Mais l'analyse XRF a révélé que la couche de pigment vert était de l'arsenic. Cet élément chimique fait partie des substances les plus toxiques au monde et l'exposition peut entraîner divers symptômes d'intoxication, le développement de cancers et même la mort.
L'arsenic (As) est un métalloïde naturel omniprésent. Dans la nature, l'arsenic est généralement combiné avec d'autres éléments tels que le carbone et l'hydrogène. C'est ce qu'on appelle l'arsenic organique. L'arsenic inorganique, qui peut se présenter sous une forme métallique pure ainsi que dans des composés, est la variante la plus nocive. La toxicité de l'arsenic ne diminue pas avec le temps.
Selon le type et la durée de l'exposition, divers symptômes d'empoisonnement à l'arsenic comprennent un estomac irrité, des intestins irrités, des nausées, des diarrhées, des changements cutanés et une irritation pulmonaire.
Il est supposé que le pigment vert contenant de l'arsenic trouvé sur les couvertures des livres est le vert de Paris, l'acétate de cuivre(II) triarsénite ou l'acétoarsénite de cuivre(II) Cu(C₂H₃O₂)₂·3Cu(AsO₂)₂, également connu sous le nom de «vert émeraude», en raison de ses nuances vertes accrocheuses, similaires à celles de la pierre précieuse populaire.
Le pigment d'arsenic – une poudre cristalline – est facile à fabriquer et a été couramment utilisé à de multiples fins, en particulier au XIXe siècle. La taille des grains de poudre influe sur la tonalité des couleurs, comme on le voit dans les peintures à l'huile et les laques. Les grains plus gros produisent un vert plus foncé distinct et les grains plus petits un vert plus clair. Le pigment est surtout connu pour l'intensité de sa couleur et sa résistance à la décoloration.
Un pigment du passé
La production industrielle de vert de Paris a été initiée en Europe au début du XIXe siècle.

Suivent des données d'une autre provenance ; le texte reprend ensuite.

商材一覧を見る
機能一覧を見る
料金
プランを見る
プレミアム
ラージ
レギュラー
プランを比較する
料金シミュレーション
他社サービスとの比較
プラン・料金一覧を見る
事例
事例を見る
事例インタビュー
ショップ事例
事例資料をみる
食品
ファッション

Les peintres impressionnistes et postimpressionnistes ont utilisé différentes versions du pigment pour créer leurs chefs-d'œuvre éclatants. Cela signifie que de nombreuses pièces de musée contiennent aujourd'hui ce poison. A son apogée, tous les types de matériaux, même les couvertures de livres et les vêtements, pouvaient être enduits de vert de Paris pour des raisons esthétiques. Bien entendu, un contact cutané continu avec la substance entraînait des symptômes d'exposition.
Mais dans la seconde moitié du XIXe siècle, les effets toxiques de la substance étaient plus connus et la variante de l'arsenic a cessé d'être utilisée comme pigment et a été plus fréquemment utilisée comme pesticide sur les terres agricoles. D'autres pigments ont été trouvés pour remplacer le vert de Paris dans les peintures et l'industrie textile, etc. Au milieu du XXe siècle, l'utilisation sur les terres agricoles a également été progressivement supprimée.

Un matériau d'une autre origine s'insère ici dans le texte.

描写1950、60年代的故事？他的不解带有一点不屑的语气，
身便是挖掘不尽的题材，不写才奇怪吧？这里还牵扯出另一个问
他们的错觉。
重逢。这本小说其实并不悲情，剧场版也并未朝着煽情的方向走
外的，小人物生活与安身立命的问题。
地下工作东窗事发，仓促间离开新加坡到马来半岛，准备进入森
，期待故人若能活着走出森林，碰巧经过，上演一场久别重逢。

Dans le cas des livres précités, le pigment n'a pas été utilisé à des fins esthétiques. Une explication plausible de l'application – peut-être au XIXe siècle – du vert de Paris sur les livres anciens pouvait être de les protéger contre les insectes et la vermine.
Dans certaines circonstances, les composés de l'arsenic, tels que les arséniates et les arsénites, peuvent être transformés par des micro-organismes en arsine (AsH₃) – un gaz hautement toxique avec une odeur distincte d'ail. Les histoires sinistres* de papiers peints verts victoriens prenant la vie d'enfants dans leurs chambres sont connues pour être factuelles.
* https://hyperallergic.com/329747/death-by-wallpaper-alluring-arsenic-colors-poisoned-the-victorian-age/
Désormais, la bibliothèque stocke les trois volumes empoisonnés dans des cartons séparés avec des étiquettes de sécurité dans une armoire ventilée. Il est également prévu de les numériser pour minimiser les manipulations physiques. On ne s'attend pas à ce qu'un livre contienne une substance toxique mais cela n'est pas impossible.